# Your goal
Check every line of the data below for the word "numOctaves" and say how many have it, without further comment.

Dataset entries:
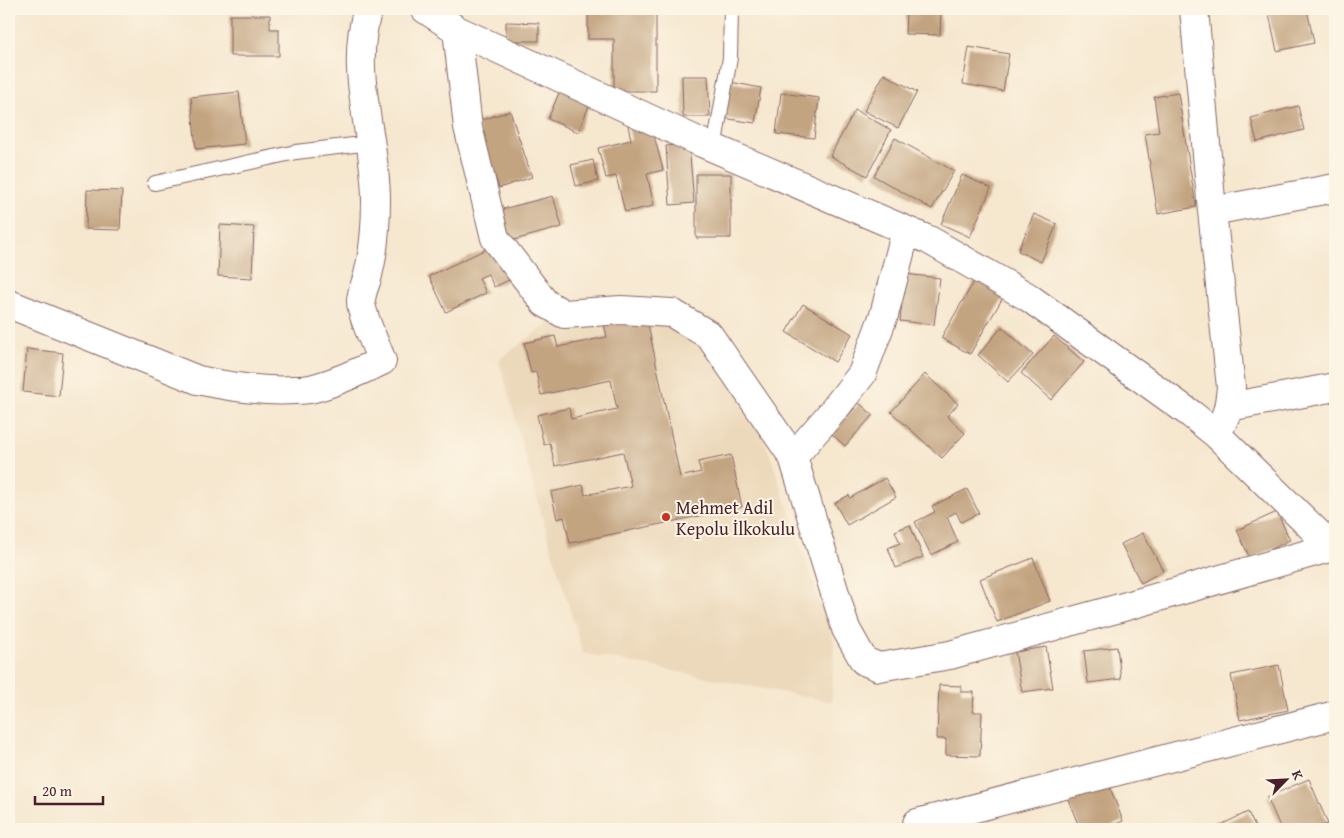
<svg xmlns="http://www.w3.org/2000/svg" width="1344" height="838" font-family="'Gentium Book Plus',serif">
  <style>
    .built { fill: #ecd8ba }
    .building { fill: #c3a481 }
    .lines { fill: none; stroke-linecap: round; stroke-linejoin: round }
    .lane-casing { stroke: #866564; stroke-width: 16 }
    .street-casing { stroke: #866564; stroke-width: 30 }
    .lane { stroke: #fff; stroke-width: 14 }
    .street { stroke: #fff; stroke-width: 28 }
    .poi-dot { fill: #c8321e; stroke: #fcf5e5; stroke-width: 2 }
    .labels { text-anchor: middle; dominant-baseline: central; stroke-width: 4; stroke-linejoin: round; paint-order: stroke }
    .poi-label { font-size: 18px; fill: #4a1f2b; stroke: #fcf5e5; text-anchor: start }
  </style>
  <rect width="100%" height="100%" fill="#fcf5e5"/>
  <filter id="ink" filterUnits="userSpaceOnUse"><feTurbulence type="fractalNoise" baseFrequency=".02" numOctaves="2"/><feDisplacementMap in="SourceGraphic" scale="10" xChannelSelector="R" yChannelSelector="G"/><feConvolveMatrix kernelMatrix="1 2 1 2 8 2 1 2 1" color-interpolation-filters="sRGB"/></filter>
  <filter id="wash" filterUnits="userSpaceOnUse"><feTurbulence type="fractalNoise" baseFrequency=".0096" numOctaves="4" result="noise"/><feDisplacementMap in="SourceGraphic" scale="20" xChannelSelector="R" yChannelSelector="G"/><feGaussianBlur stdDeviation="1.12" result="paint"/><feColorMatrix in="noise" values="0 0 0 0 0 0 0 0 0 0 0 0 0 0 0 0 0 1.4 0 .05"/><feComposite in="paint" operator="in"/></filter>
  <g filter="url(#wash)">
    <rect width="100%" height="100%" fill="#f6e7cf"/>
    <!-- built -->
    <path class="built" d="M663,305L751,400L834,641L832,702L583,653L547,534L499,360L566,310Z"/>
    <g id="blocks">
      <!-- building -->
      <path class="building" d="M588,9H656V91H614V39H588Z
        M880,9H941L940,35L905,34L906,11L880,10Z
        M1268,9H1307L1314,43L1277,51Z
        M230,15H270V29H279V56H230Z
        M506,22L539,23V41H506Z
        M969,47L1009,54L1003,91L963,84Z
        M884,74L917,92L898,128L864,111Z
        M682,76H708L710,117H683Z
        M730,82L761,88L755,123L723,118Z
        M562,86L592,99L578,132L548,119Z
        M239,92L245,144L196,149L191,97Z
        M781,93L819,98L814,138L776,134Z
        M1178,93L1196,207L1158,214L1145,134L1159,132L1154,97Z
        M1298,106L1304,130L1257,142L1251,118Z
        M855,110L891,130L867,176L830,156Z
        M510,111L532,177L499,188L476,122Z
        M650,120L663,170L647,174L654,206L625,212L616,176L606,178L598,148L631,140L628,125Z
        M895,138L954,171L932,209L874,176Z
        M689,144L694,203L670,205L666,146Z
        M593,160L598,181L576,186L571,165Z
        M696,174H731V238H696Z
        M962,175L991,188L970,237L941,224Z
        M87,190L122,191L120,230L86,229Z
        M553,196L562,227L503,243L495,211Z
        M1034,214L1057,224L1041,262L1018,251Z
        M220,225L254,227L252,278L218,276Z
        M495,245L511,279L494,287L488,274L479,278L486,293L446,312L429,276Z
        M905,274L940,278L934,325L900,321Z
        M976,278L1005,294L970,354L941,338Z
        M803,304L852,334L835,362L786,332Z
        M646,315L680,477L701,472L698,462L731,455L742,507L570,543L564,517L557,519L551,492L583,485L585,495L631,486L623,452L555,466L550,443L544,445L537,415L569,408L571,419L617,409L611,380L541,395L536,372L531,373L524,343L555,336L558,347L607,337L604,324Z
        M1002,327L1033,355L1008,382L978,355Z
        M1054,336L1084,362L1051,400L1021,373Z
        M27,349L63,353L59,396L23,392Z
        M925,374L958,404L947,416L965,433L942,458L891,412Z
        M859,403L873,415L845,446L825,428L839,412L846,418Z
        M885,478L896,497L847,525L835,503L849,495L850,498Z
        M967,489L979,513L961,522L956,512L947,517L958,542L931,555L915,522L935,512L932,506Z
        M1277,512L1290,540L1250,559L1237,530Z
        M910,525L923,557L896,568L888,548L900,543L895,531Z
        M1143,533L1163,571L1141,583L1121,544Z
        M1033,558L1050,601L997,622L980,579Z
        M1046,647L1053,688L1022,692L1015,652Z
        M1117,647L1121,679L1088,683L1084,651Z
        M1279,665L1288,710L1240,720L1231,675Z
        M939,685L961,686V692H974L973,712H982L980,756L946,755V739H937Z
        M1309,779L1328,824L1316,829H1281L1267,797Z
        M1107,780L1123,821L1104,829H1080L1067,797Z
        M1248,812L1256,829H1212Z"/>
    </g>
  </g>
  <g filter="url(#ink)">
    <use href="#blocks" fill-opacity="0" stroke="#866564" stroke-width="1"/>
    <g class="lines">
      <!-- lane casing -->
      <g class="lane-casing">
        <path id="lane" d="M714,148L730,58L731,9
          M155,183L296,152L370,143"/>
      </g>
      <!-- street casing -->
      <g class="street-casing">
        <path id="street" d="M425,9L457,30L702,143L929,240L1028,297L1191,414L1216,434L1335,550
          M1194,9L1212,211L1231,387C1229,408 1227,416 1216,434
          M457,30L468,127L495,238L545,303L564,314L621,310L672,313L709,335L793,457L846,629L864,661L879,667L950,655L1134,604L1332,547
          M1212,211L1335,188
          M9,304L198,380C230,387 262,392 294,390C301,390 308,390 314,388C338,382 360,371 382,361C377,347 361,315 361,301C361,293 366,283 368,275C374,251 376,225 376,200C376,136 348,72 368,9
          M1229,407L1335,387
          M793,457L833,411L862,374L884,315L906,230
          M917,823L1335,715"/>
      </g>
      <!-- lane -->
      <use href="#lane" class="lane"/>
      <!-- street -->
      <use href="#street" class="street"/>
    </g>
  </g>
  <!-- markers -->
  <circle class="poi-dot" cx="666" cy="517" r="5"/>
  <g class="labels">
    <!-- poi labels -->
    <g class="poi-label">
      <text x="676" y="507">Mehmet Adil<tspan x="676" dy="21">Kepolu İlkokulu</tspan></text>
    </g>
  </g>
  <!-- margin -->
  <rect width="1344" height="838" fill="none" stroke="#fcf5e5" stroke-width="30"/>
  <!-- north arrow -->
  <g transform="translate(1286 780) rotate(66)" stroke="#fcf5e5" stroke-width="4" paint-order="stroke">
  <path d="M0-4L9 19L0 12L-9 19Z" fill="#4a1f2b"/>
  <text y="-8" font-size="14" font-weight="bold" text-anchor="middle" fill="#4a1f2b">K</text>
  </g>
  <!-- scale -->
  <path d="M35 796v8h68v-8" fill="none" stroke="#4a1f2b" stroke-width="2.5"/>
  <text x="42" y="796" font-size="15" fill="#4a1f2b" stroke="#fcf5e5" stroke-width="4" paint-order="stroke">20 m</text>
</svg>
---
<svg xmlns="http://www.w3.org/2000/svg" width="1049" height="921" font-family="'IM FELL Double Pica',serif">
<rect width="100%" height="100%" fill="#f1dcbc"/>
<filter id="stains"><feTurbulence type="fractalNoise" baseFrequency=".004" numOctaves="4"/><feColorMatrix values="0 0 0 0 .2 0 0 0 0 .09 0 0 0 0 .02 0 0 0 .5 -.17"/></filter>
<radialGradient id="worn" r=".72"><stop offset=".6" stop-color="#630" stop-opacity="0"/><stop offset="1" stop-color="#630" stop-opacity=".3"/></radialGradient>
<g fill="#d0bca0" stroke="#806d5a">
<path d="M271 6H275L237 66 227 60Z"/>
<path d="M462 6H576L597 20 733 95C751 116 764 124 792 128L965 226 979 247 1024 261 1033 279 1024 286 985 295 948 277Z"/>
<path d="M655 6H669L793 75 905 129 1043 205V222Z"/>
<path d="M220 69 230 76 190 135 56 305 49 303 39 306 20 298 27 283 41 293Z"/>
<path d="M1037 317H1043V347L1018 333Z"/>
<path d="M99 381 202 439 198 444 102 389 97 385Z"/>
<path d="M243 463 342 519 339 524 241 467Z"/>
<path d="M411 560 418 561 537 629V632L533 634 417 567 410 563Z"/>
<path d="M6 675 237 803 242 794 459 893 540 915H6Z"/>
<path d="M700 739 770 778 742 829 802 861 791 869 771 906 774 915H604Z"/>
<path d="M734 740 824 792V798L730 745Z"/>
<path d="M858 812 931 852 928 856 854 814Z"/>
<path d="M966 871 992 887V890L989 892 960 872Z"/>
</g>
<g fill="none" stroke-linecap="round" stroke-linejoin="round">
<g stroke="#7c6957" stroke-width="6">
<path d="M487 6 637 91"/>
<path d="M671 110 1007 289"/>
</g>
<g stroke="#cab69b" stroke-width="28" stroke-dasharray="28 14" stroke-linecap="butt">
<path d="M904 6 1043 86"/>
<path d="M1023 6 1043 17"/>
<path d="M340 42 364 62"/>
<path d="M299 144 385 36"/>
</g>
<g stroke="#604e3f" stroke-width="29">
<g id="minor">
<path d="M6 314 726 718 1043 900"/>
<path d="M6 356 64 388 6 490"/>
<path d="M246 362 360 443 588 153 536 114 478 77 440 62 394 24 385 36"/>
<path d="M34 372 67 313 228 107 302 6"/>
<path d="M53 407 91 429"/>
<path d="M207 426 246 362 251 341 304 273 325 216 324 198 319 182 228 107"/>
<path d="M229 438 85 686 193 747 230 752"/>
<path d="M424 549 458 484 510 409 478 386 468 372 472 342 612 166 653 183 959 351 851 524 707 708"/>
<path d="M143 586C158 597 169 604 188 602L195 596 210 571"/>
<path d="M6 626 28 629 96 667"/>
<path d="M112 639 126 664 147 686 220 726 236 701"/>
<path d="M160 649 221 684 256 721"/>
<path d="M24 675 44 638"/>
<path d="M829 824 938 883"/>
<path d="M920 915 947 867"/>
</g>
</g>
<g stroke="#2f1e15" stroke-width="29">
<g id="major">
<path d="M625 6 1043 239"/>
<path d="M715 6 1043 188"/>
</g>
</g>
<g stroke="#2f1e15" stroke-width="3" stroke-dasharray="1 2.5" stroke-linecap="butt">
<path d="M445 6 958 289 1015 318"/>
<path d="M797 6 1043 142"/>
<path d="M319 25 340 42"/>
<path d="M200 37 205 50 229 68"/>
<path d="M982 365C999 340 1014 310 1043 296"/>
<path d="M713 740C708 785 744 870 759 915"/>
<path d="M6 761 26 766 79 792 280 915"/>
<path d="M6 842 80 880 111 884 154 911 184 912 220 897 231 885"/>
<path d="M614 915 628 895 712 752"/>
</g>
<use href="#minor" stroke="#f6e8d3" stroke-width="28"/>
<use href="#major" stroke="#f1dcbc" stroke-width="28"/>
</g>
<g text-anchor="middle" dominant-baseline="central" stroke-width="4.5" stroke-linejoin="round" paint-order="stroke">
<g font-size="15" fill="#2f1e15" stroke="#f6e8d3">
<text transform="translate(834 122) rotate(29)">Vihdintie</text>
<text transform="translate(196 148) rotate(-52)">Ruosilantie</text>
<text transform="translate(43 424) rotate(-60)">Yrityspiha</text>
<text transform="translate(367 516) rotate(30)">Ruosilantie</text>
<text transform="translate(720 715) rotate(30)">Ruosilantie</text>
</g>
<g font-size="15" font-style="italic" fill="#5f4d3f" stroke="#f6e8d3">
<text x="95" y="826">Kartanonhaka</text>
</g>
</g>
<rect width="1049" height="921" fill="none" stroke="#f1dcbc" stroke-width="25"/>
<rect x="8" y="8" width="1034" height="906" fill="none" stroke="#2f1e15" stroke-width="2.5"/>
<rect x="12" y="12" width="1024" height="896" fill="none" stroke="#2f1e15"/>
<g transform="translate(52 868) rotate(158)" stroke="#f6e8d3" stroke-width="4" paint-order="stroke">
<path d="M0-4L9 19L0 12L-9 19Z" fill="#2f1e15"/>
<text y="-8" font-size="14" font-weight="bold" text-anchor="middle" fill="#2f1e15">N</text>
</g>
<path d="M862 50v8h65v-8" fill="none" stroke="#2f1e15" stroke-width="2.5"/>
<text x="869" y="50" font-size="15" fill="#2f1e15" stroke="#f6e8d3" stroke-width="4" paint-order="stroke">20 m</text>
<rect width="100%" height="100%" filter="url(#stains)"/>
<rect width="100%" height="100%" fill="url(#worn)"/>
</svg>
* * *
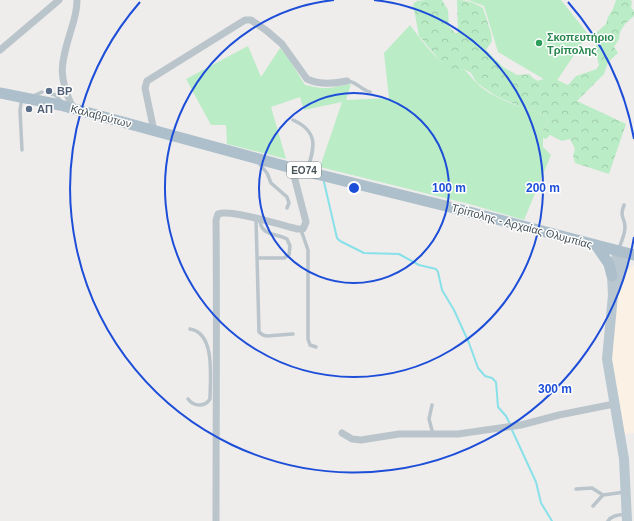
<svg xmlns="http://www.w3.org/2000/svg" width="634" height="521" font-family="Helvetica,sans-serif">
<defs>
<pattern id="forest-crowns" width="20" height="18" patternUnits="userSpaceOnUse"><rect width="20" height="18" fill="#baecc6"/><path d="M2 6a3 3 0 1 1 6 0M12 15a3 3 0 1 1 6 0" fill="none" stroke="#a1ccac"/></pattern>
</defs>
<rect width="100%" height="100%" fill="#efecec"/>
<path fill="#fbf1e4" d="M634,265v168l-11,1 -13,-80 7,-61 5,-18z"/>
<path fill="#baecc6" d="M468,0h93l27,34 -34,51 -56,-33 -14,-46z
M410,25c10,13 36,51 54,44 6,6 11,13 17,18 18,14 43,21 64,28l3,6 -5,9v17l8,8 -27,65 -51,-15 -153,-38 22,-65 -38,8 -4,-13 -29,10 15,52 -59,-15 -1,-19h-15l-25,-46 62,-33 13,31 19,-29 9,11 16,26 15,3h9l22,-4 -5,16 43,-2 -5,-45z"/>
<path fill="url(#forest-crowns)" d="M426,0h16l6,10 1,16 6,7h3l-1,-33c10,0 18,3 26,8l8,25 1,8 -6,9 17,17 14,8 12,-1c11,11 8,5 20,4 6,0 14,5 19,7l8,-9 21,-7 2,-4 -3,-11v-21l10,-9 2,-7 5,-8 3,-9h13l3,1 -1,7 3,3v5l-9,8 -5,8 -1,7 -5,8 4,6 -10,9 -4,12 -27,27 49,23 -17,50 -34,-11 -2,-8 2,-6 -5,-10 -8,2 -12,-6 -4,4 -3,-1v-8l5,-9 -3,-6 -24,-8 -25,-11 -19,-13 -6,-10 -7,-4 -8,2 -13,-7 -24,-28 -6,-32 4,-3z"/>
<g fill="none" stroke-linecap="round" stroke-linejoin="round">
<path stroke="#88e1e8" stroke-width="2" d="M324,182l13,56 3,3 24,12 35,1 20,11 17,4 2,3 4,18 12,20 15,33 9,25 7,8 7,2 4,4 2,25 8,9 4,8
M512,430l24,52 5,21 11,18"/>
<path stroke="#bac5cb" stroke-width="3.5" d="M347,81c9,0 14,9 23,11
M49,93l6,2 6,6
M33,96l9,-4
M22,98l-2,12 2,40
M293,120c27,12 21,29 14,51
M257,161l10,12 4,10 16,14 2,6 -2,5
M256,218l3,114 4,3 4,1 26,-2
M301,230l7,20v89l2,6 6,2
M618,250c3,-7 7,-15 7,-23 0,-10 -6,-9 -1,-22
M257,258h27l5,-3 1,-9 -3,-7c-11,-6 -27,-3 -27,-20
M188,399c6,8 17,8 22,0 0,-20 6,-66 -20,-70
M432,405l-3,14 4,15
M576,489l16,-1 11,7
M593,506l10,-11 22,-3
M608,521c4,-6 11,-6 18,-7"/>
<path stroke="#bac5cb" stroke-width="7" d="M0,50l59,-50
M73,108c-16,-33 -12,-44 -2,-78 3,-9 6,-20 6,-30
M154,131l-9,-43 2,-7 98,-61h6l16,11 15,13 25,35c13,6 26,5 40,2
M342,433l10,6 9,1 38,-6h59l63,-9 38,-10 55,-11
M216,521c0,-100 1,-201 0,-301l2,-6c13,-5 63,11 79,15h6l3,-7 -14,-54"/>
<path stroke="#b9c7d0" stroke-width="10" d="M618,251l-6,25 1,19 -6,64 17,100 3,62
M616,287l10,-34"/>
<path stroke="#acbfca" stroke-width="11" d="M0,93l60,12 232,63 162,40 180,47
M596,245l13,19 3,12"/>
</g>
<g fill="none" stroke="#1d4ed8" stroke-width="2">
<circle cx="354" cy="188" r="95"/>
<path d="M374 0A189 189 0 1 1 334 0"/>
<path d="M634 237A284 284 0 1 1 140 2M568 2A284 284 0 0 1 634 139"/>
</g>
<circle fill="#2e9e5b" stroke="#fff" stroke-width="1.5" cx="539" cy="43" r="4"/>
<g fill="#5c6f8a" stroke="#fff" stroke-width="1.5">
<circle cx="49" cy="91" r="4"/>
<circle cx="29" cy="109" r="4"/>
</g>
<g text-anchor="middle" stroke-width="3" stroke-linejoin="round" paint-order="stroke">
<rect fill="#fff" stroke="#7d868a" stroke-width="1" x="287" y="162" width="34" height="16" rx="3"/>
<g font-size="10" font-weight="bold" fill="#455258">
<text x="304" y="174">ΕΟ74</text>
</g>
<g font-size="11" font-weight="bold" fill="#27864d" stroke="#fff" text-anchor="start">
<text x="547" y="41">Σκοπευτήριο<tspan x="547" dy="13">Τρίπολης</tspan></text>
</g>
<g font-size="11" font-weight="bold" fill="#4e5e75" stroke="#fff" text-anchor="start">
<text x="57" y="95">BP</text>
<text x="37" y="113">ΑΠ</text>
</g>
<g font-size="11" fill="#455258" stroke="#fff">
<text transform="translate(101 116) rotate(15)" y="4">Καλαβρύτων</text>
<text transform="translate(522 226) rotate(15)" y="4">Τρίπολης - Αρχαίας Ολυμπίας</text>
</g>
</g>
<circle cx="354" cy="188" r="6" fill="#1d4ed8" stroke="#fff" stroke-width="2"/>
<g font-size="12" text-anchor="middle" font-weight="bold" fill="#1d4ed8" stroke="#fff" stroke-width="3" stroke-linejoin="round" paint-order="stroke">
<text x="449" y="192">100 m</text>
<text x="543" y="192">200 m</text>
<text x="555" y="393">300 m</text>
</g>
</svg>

# Expected answer
3